Home Nasional Daerah Inilah Curhatan Mantan Pemred Republika Tentang Teroris

Inilah Curhatan Mantan Pemred Republika Tentang Teroris

0
SHARE

Tulisan Nasihin Masha, mantan Pemred Republika, alumni Fisip Unsoed:

Inti tujuan terorisme adalah bisnis senjata, melemahkan suatu bangsa dan negara, dan akhirnya mengeksploitasi kekayaan suatu bangsa dan negara.

Awal mekarnya wabah terorisme saat ini adalah serangan thdp twin towers di New York. Salah satu fragmen perencanaan serangan itu justru terjadi di Kuala Kumpur. Tak ada Indonesia di sana. Namun mengapa kemudian Indonesia jd ajang pertarungan teroris? Dan kita jg tau tokoh utamanya adalah dr Malaysia, yakni Dr Azahari dan Noordin M Top. Lalu mengapa Malaysia justru aman dr terorisme? Dan mengapa mrk berbiak di Indonesia?

Para teroris tsb berasal dr jaringan Alqaidah yg dipimpin Usamah bin Ladin. Mrk adalah ex pasukan internasional yg diorganisasi oleh Rabithah Alam Islami dan dilatih oleh CIA serta dipersenjatai oleh Barat. Saat itu dlm masa Perang Dingin. Afghanistan diduduki Soviet. Amerika dan Barat bersekutu dg dunia Islam utk mengusir Soviet dari Afghanistan. Di antara pasukan internasional itu berasal dr Malaysia dan Indonesia. Setelah Soviet terusir dr Afghanistan mrk kembali ke negaranya masing2. Lalu terjadi Perang Teluk. Berawal dr aksi Saddam Husein menyerbu Kuwait. Lalu Barat mengambil momen itu utk menempatkan pasukan di Saudi dan negara2 Arab lainnya. Dari sanalah drama bermula.

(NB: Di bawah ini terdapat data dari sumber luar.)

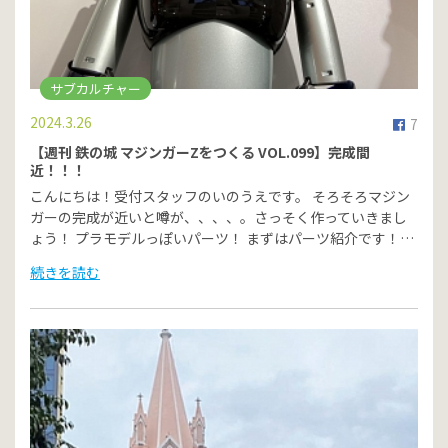
サブカルチャー
2024.3.26
7
【週刊 鉄の城 マジンガーZをつくる VOL.099】完成間
近！！！
こんにちは！受付スタッフのいのうえです。 そろそろマジン
ガーの完成が近いと噂が、、、、。さっそく作っていきまし
ょう！ プラモデルっぽいパーツ！ まずはパーツ紹介です！…
続きを読む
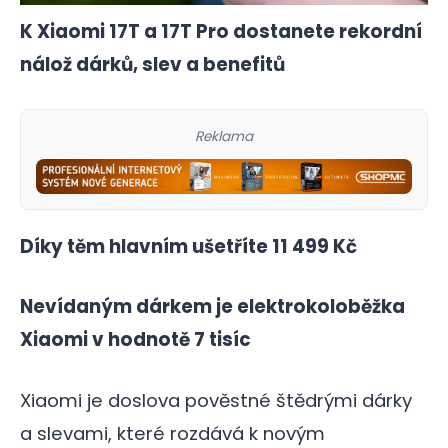
K Xiaomi 17T a 17T Pro dostanete rekordní
nálož dárků, slev a benefitů
Reklama
Díky těm hlavním ušetříte 11 499 Kč
Nevídaným dárkem je elektrokoloběžka
Xiaomi v hodnotě 7 tisíc
Xiaomi je doslova pověstné štědrými dárky
a slevami, které rozdává k novým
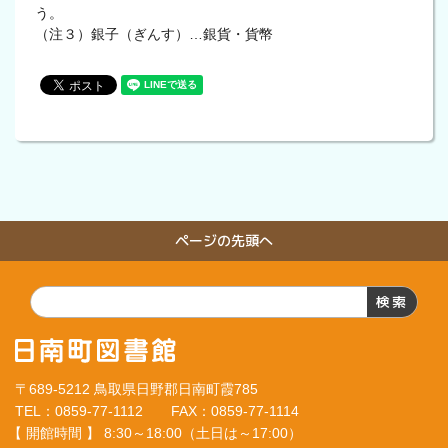
う。
（注３）銀子（ぎんす）…銀貨・貨幣
ページの先頭へ
検索
〒689-5212 鳥取県日野郡日南町霞785
TEL：0859-77-1112 FAX：0859-77-1114
【 開館時間 】
8:30～18:00（土日は～17:00）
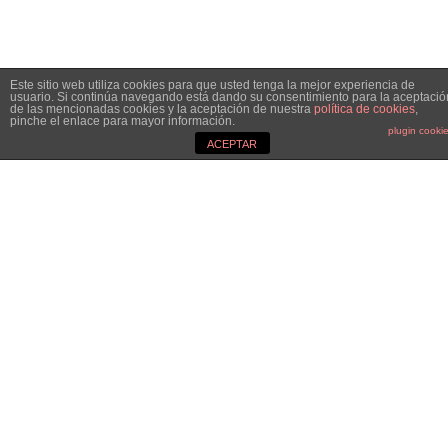
Este sitio web utiliza cookies para que usted tenga la mejor experiencia de
usuario. Si continúa navegando está dando su consentimiento para la aceptació
de las mencionadas cookies y la aceptación de nuestra
política de cookies
,
pinche el enlace para mayor información.
plugin cooki
ACEPTAR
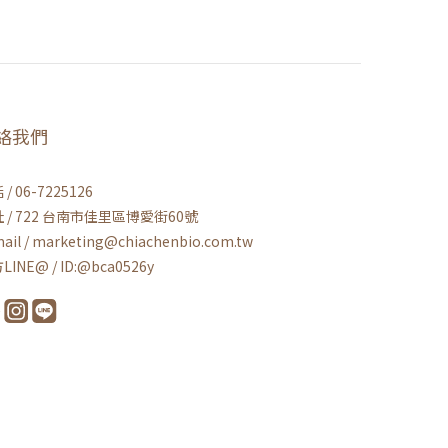
絡我們
/ 06-7225126
 / 722 台南市佳里區博愛街60號
ail / marketing@chiachenbio.com.tw
LINE@ / ID:@bca0526y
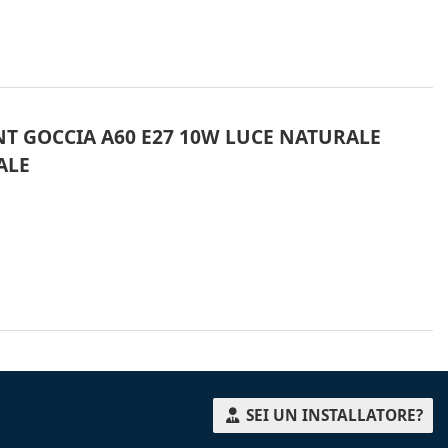
T GOCCIA A60 E27 10W LUCE NATURALE
ALE
SEI UN INSTALLATORE?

Teroris hakikatnya spt kuda yg dibutakan oleh kacamata kulit dan dikendalikan tali kekang. Mrk orang2 yg sakit jiwa dan sakit pikiran. Dicekoki paham yg salah. Jd mrk sangat tergantung pd pemegang tali kekang.

Mahathir, pemimpin Malaysia saat itu, paham benar dg situasi saat itu. Tak lama setelah terjadi tragedi 911, ia kumpulkan para ulama. Lalu ia mengultimatum agar para teroris keluar dr Malaysia. Sebagian lari ke negeri lain, sebagian lari ke Indonesia. Dan mekarlah wabah teroris tsb di Indonesia.

Indonesia adalah negeri korup dan negeri yg selama 32 tahun mempermainkan nyawa penduduknya utk bisnis senjata dan utk jenjang karier. Perang melawan terorisme dijadikan ajang utk itu. Karena itu jangan harap terorisme akan berakhir di Indonesia. Dana asing terus mengalir, demikian pula APBN. Lalu bgmn mengakhirinya?

Pertama, tak ada ampun utk teroris. Pisahkan mrk dg masyarakat. Jangan biarkan ada paham yg membenarkan terorisme. Kedua, butuh pemimpin yg bisa menjaga kedaulatan bangsa dan negara di atas semuanya sambil bisa deal dg pedagang senjata agar terorisme tak lg hidup di Indonesia. Ketiga, basmi oknum yg menjadikan terorisme sbg komoditas.

Aksi terorisme di Indonesia sdh bukan lagi sekadar perselingkuhan bisnis senjata tp jg pertarungan oknum laknat utk mengejar kuasa dan harta. Para teroris yg terus beranak pinak hanyalah kuda berkaca mata kulit dan bertali kekang yg sakit jiwa dan sakit pikiran.

Saatnya publik menyadari tentang esensi terorisme dan mengetahui esensi mata rantainya. Apalagi kini sdh muncul teroris rantai baru dr ISIS yg jg dibidani Barat utk bisnis minyak di Irak dan Suriah.

Kita mmg butuh pemimpin spt Mahathir yg bisa menggebah terorisme tanpa mengorbankan masa depan bangsa dan negaranya.

Smg pemahaman saya ini keliru dan soal terorisme melulu krn paham yg salah dr para teroris. Mohon dikoreksi.